◆ **INPUT**
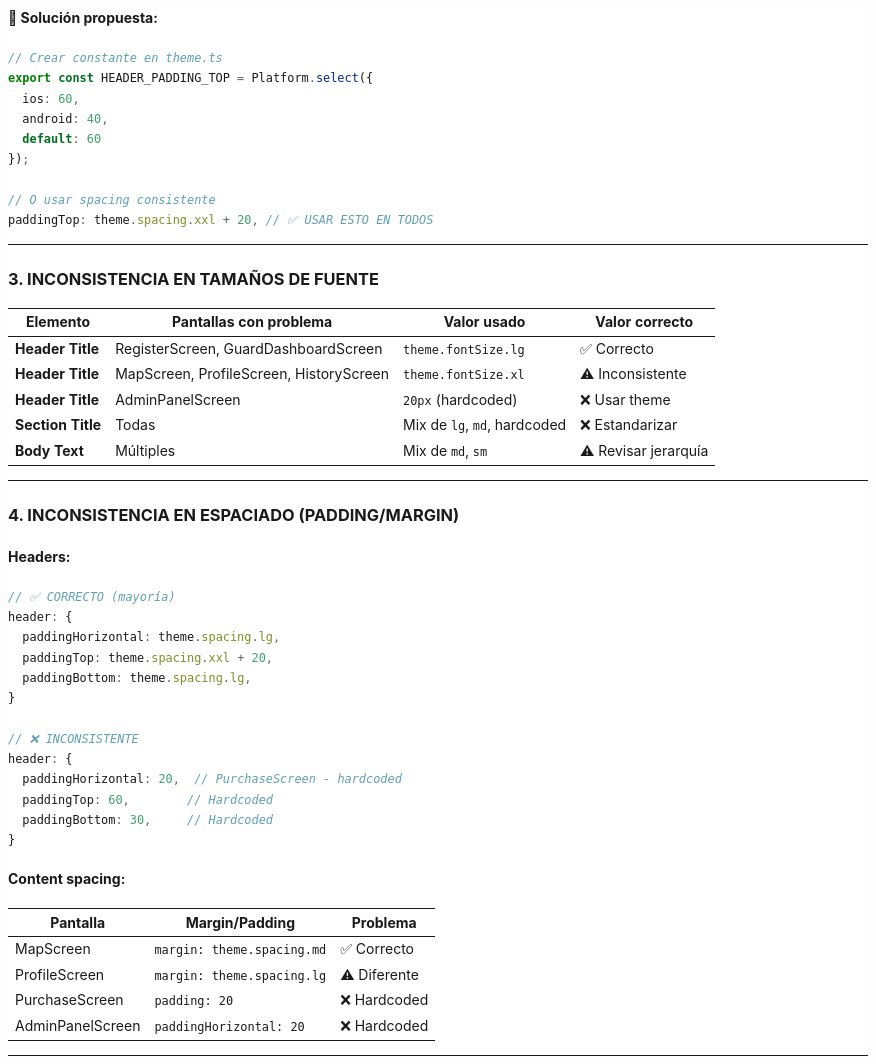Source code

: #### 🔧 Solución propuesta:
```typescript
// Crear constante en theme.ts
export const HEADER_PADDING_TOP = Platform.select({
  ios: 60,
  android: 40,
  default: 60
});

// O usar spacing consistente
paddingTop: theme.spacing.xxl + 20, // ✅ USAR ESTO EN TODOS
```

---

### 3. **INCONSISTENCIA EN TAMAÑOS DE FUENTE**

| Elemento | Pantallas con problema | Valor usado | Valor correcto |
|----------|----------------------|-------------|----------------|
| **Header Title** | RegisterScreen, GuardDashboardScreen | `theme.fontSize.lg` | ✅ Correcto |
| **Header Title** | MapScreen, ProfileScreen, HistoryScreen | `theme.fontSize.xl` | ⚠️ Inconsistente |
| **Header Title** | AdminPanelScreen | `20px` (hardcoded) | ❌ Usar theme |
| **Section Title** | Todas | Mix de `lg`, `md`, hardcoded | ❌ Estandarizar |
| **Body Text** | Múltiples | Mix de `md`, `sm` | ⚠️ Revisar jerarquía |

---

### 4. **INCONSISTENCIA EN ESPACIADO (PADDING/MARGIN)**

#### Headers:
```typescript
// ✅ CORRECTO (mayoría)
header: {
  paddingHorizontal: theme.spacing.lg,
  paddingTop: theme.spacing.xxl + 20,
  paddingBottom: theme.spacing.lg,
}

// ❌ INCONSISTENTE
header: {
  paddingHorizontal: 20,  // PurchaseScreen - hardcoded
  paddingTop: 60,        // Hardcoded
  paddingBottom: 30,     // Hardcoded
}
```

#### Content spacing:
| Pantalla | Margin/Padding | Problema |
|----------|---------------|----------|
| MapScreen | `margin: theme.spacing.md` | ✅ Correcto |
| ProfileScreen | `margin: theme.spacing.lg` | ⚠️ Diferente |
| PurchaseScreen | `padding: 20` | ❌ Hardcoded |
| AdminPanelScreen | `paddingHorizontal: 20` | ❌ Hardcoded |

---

◆ **WHAT IS EXPECTED**
Each line above that includes the word "PurchaseScreen" is to be copied.

◆ **RESPONSE FOR THIS EXERCISE**
  paddingHorizontal: 20,  // PurchaseScreen - hardcoded
| PurchaseScreen | `padding: 20` | ❌ Hardcoded |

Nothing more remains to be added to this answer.